Enhancing Extraterrestrial Regolith Based Agriculture using Microbial Symbioses and In Situ Nutrient Sources

Long-term human presence on the Moon and Mars requires sustainable, resource-efficient food production systems. Regolith-based agriculture (RBA) utilizes planetary regolith (mineral, inorganic soils) as a growth substrate capable of providing nutrients for extraterrestrial agriculture. Previous experiments indicate plants grown in Apollo-returned and simulated lunar and martian regolith suffer stress from nutrient limitation and metal toxicity. Arbuscular mycorrhizal fungi (AMF) form symbioses with most crops and have the ability to significantly reduce these stresses by delivering nutrients and water previously unavailable to a plant, as well as aiding in phytoremediation of contaminants and toxins.
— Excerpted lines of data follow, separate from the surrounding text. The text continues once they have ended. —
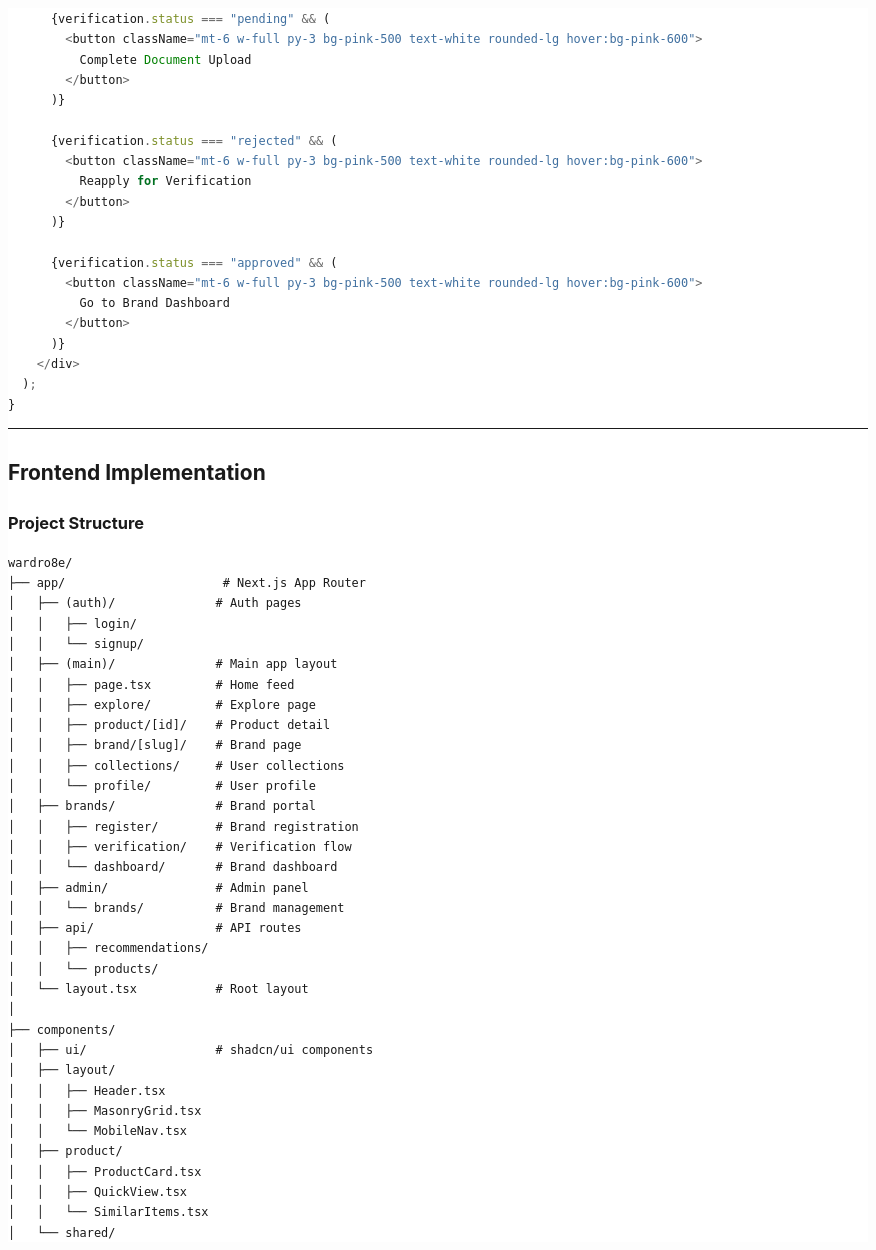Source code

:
 ```typescript
      {verification.status === "pending" && (
        <button className="mt-6 w-full py-3 bg-pink-500 text-white rounded-lg hover:bg-pink-600">
          Complete Document Upload
        </button>
      )}

      {verification.status === "rejected" && (
        <button className="mt-6 w-full py-3 bg-pink-500 text-white rounded-lg hover:bg-pink-600">
          Reapply for Verification
        </button>
      )}

      {verification.status === "approved" && (
        <button className="mt-6 w-full py-3 bg-pink-500 text-white rounded-lg hover:bg-pink-600">
          Go to Brand Dashboard
        </button>
      )}
    </div>
  );
}
```

---

## Frontend Implementation

### Project Structure

```
wardro8e/
├── app/                      # Next.js App Router
│   ├── (auth)/              # Auth pages
│   │   ├── login/
│   │   └── signup/
│   ├── (main)/              # Main app layout
│   │   ├── page.tsx         # Home feed
│   │   ├── explore/         # Explore page
│   │   ├── product/[id]/    # Product detail
│   │   ├── brand/[slug]/    # Brand page
│   │   ├── collections/     # User collections
│   │   └── profile/         # User profile
│   ├── brands/              # Brand portal
│   │   ├── register/        # Brand registration
│   │   ├── verification/    # Verification flow
│   │   └── dashboard/       # Brand dashboard
│   ├── admin/               # Admin panel
│   │   └── brands/          # Brand management
│   ├── api/                 # API routes
│   │   ├── recommendations/
│   │   └── products/
│   └── layout.tsx           # Root layout
│
├── components/
│   ├── ui/                  # shadcn/ui components
│   ├── layout/
│   │   ├── Header.tsx
│   │   ├── MasonryGrid.tsx
│   │   └── MobileNav.tsx
│   ├── product/
│   │   ├── ProductCard.tsx
│   │   ├── QuickView.tsx
│   │   └── SimilarItems.tsx
│   └── shared/
```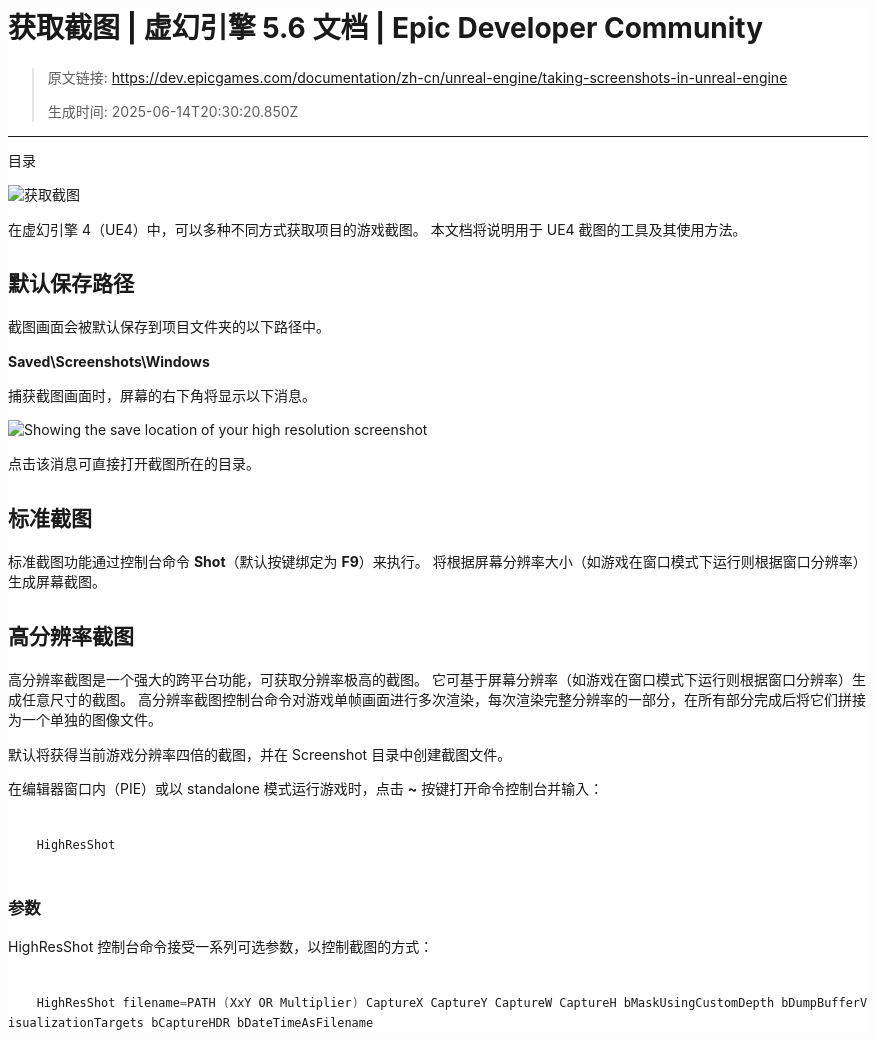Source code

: # 获取截图 | 虚幻引擎 5.6 文档 | Epic Developer Community

> 原文链接: https://dev.epicgames.com/documentation/zh-cn/unreal-engine/taking-screenshots-in-unreal-engine
> 
> 生成时间: 2025-06-14T20:30:20.850Z

---

目录

![获取截图](https://dev.epicgames.com/community/api/documentation/image/8dd52c02-3596-4b73-bf1b-ca6ce0d6f22a?resizing_type=fill&width=1920&height=335)

在虚幻引擎 4（UE4）中，可以多种不同方式获取项目的游戏截图。 本文档将说明用于 UE4 截图的工具及其使用方法。

## 默认保存路径

截图画面会被默认保存到项目文件夹的以下路径中。

**Saved\\Screenshots\\Windows**

捕获截图画面时，屏幕的右下角将显示以下消息。

![Showing the save location of your high resolution screenshot](https://d1iv7db44yhgxn.cloudfront.net/documentation/images/b6b17865-b6d6-4f33-a92f-83305253c1bc/hrss_save_location.png "HRSST Save Location")

点击该消息可直接打开截图所在的目录。

## 标准截图

标准截图功能通过控制台命令 **Shot**（默认按键绑定为 **F9**）来执行。 将根据屏幕分辨率大小（如游戏在窗口模式下运行则根据窗口分辨率）生成屏幕截图。

## 高分辨率截图

高分辨率截图是一个强大的跨平台功能，可获取分辨率极高的截图。 它可基于屏幕分辨率（如游戏在窗口模式下运行则根据窗口分辨率）生成任意尺寸的截图。 高分辨率截图控制台命令对游戏单帧画面进行多次渲染，每次渲染完整分辨率的一部分，在所有部分完成后将它们拼接为一个单独的图像文件。

默认将获得当前游戏分辨率四倍的截图，并在 Screenshot 目录中创建截图文件。

在编辑器窗口内（PIE）或以 standalone 模式运行游戏时，点击 **~** 按键打开命令控制台并输入：

```cpp

    HighResShot
    
```

### 参数

HighResShot 控制台命令接受一系列可选参数，以控制截图的方式：

```cpp

    HighResShot filename=PATH (XxY OR Multiplier) CaptureX CaptureY CaptureW CaptureH bMaskUsingCustomDepth bDumpBufferVisualizationTargets bCaptureHDR bDateTimeAsFilename

```
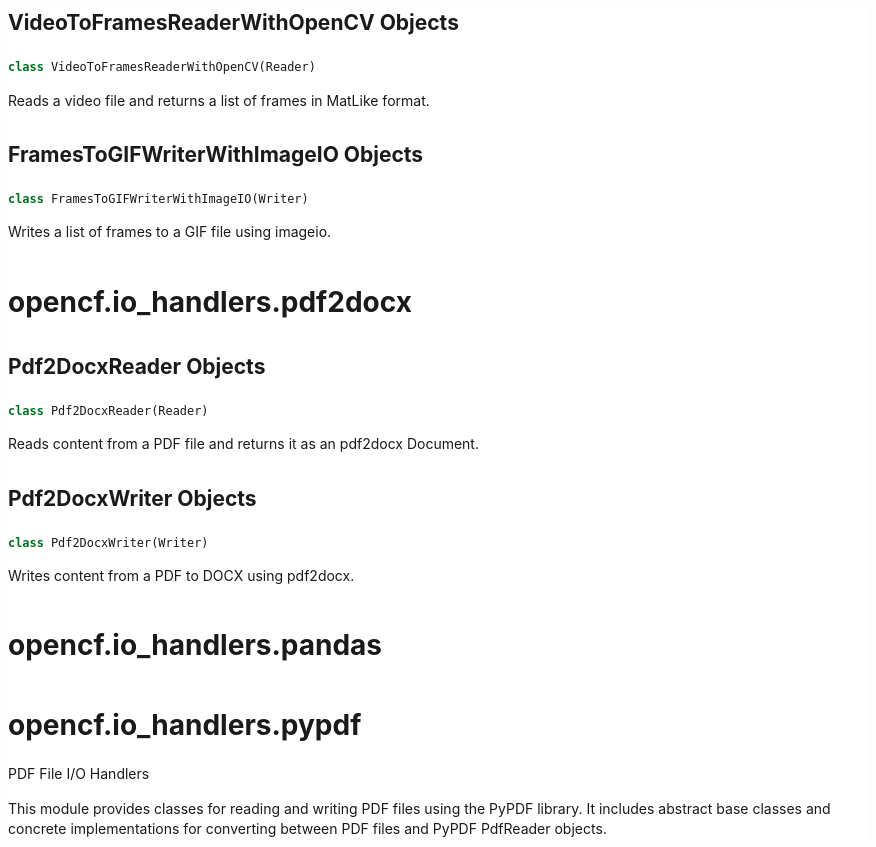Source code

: ## VideoToFramesReaderWithOpenCV Objects

```python
class VideoToFramesReaderWithOpenCV(Reader)
```

Reads a video file and returns a list of frames in MatLike format.

<a id="opencf.io_handlers.opencv.FramesToGIFWriterWithImageIO"></a>

## FramesToGIFWriterWithImageIO Objects

```python
class FramesToGIFWriterWithImageIO(Writer)
```

Writes a list of frames to a GIF file using imageio.

<a id="opencf.io_handlers.pdf2docx"></a>

# opencf.io\_handlers.pdf2docx

<a id="opencf.io_handlers.pdf2docx.Pdf2DocxReader"></a>

## Pdf2DocxReader Objects

```python
class Pdf2DocxReader(Reader)
```

Reads content from a PDF file and returns it as an pdf2docx Document.

<a id="opencf.io_handlers.pdf2docx.Pdf2DocxWriter"></a>

## Pdf2DocxWriter Objects

```python
class Pdf2DocxWriter(Writer)
```

Writes content from a PDF to DOCX using pdf2docx.

<a id="opencf.io_handlers.pandas"></a>

# opencf.io\_handlers.pandas

<a id="opencf.io_handlers.pypdf"></a>

# opencf.io\_handlers.pypdf

PDF File I/O Handlers

This module provides classes for reading and writing PDF files using the PyPDF library. It includes abstract base classes
and concrete implementations for converting between PDF files and PyPDF PdfReader objects.
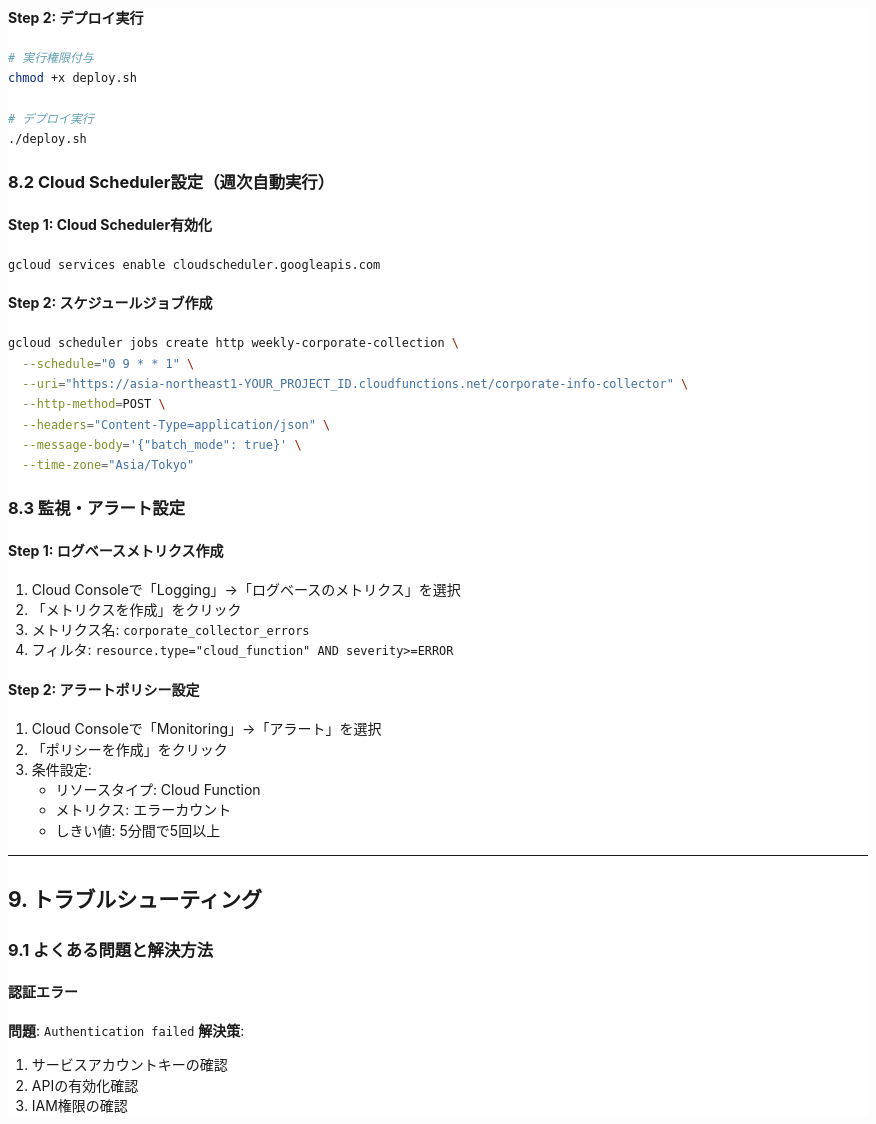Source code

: #### Step 2: デプロイ実行
```bash
# 実行権限付与
chmod +x deploy.sh

# デプロイ実行
./deploy.sh
```

### 8.2 Cloud Scheduler設定（週次自動実行）

#### Step 1: Cloud Scheduler有効化
```bash
gcloud services enable cloudscheduler.googleapis.com
```

#### Step 2: スケジュールジョブ作成
```bash
gcloud scheduler jobs create http weekly-corporate-collection \
  --schedule="0 9 * * 1" \
  --uri="https://asia-northeast1-YOUR_PROJECT_ID.cloudfunctions.net/corporate-info-collector" \
  --http-method=POST \
  --headers="Content-Type=application/json" \
  --message-body='{"batch_mode": true}' \
  --time-zone="Asia/Tokyo"
```

### 8.3 監視・アラート設定

#### Step 1: ログベースメトリクス作成
1. Cloud Consoleで「Logging」→「ログベースのメトリクス」を選択
2. 「メトリクスを作成」をクリック
3. メトリクス名: `corporate_collector_errors`
4. フィルタ: `resource.type="cloud_function" AND severity>=ERROR`

#### Step 2: アラートポリシー設定
1. Cloud Consoleで「Monitoring」→「アラート」を選択
2. 「ポリシーを作成」をクリック
3. 条件設定:
   - リソースタイプ: Cloud Function
   - メトリクス: エラーカウント
   - しきい値: 5分間で5回以上

---

## 9. トラブルシューティング

### 9.1 よくある問題と解決方法

#### 認証エラー
**問題**: `Authentication failed`
**解決策**:
1. サービスアカウントキーの確認
2. APIの有効化確認
3. IAM権限の確認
Legumes form symbioses with both nodule-forming nitrogen (N) fixing bacteria and AMF. Since lunar and martian simulated regolith lack bioavailable N, its supplementation, through bacterial symbiosis, for legumes, or fertilizer for other crops, is essential for plant survival and biomass production. Our experiments test the influence of AMF on five crops grown in simulated lunar and martian regolith, measuring survival and biomass production for all crops, and comparing yield between urea-derived N and biosolid (derived from human wastewater) fertilizer in maize. All crops successfully grew in both regoliths. Mycorrhizal inoculation produced crop-specific improvements in performance metrics; some crops showed enhanced biomass production while others exhibited improved nodulation or leaf health. Biosolid fertilization consistently surpassed urea N in maize, exhibiting increased biomass, yield of produce, leaf chlorophyll content, and some tissue nutrients in lunar regolith. AM fungi and bioregenerative fertilizers enhance regolith-based crop vitality, offering a potential pathway toward agricultural self-sufficiency on the Moon and Mars.